Design, setting, and participants: Qualitative residential workshop involving senior policy advisors with a substantive role in policy development across a range of sectors (mainly public health, but also including education, social welfare, and health services). In four in depth sessions, facilitated by the authors, focused questions were presented to participants. Their responses were then analysed thematically to identify key themes, relating to the availability and utility of existing evidence on health inequalities.
Main results: The lack of an equity dimension in much aetiological and evaluative research was highlighted by participants. Much public health research was also felt to have weak underlying theoretical underpinnings. As well as evaluations of the effectiveness and cost-effectiveness of policy and other interventions, they identified a need for predictive research, and for methodological research to further develop methods for assessing the impact on health of clusters of interventions.

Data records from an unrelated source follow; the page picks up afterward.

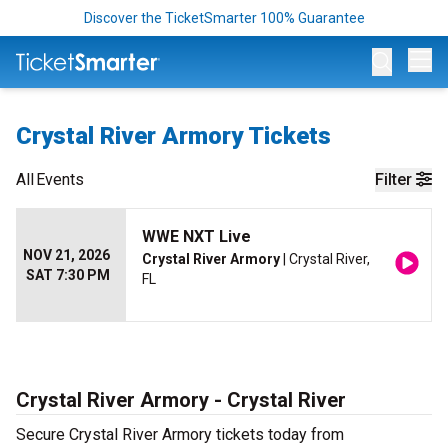
Discover the TicketSmarter 100% Guarantee
Op
Crystal River Armory Tickets
All
Events
Filter
WWE NXT Live
NOV 21, 2026
Crystal River Armory
| Crystal River,
SAT 7:30 PM
FL
Crystal River Armory - Crystal River
Secure Crystal River Armory tickets today from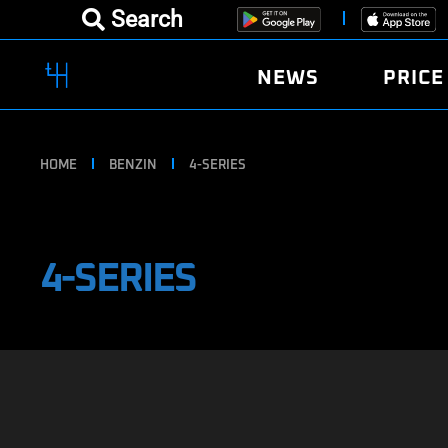
Search
NEWS
PRICE
HOME
BENZIN
4-SERIES
4-SERIES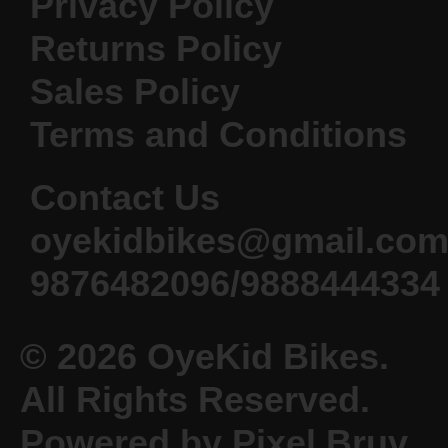
Privacy Policy
Returns Policy
Sales Policy
Terms and Conditions
Contact Us
oyekidbikes@gmail.co
9876482096/9888444334
© 2026 OyeKid Bikes.
All Rights Reserved.
Powered by Pixel Bruv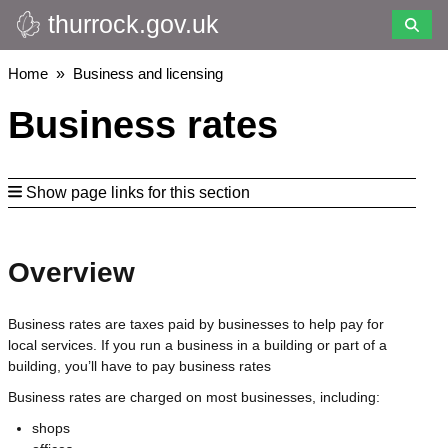
thurrock.gov.uk
Skip
to
main
Breadcrumbs
Home
Business and licensing
content
Business rates
Show page links for this section
Overview
Business rates are taxes paid by businesses to help pay for
local services. If you run a business in a building or part of a
building, you’ll have to pay business rates
Business rates are charged on most businesses, including:
shops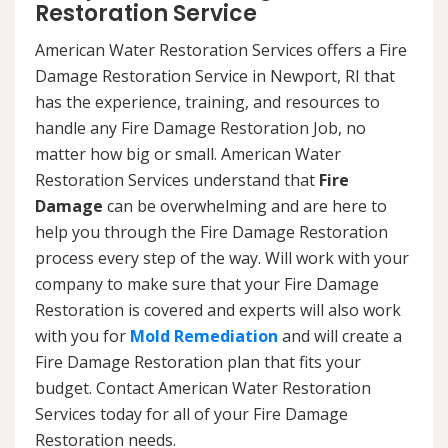
Restoration Service
American Water Restoration Services offers a Fire
Damage Restoration Service in Newport, RI that
has the experience, training, and resources to
handle any Fire Damage Restoration Job, no
matter how big or small. American Water
Restoration Services understand that
Fire
Damage
can be overwhelming and are here to
help you through the Fire Damage Restoration
process every step of the way. Will work with your
company to make sure that your Fire Damage
Restoration is covered and experts will also work
with you for
Mold Remediation
and will create a
Fire Damage Restoration plan that fits your
budget. Contact American Water Restoration
Services today for all of your Fire Damage
Restoration needs.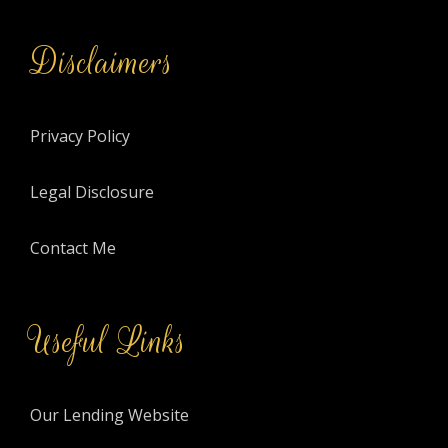
Disclaimers
Privacy Policy
Legal Disclosure
Contact Me
Useful Links
Our Lending Website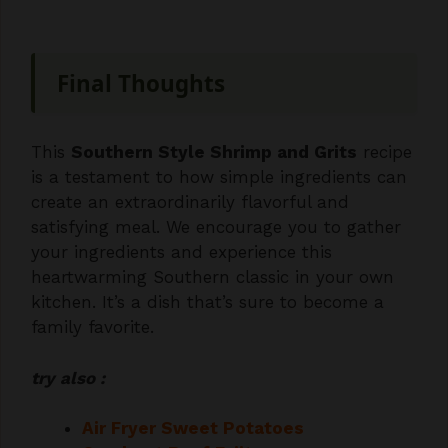
Final Thoughts
This
Southern Style Shrimp and Grits
recipe
is a testament to how simple ingredients can
create an extraordinarily flavorful and
satisfying meal. We encourage you to gather
your ingredients and experience this
heartwarming Southern classic in your own
kitchen. It’s a dish that’s sure to become a
family favorite.
try also :
Air Fryer Sweet Potatoes
Crockpot Beef Fajitas
Ground Turkey Sweet Potato Bake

Conclusions: This study reinforces the view that there is a lack of information on the effectiveness and cost-effectiveness of policies, and it uncovered additional gaps in the health inequalities evidence base. A companion paper discusses researchers’ views of how the production of more relevant public health evidence can be stimulated.
Funding: this study was funded as part of the ESRC’s “Evidence-Network” (project grant number H141251011). Mark Petticrew and Matt Egan are funded by the Chief Scientist Office of the Scottish Executive Department of Health.
Conflicts of interest: none declared.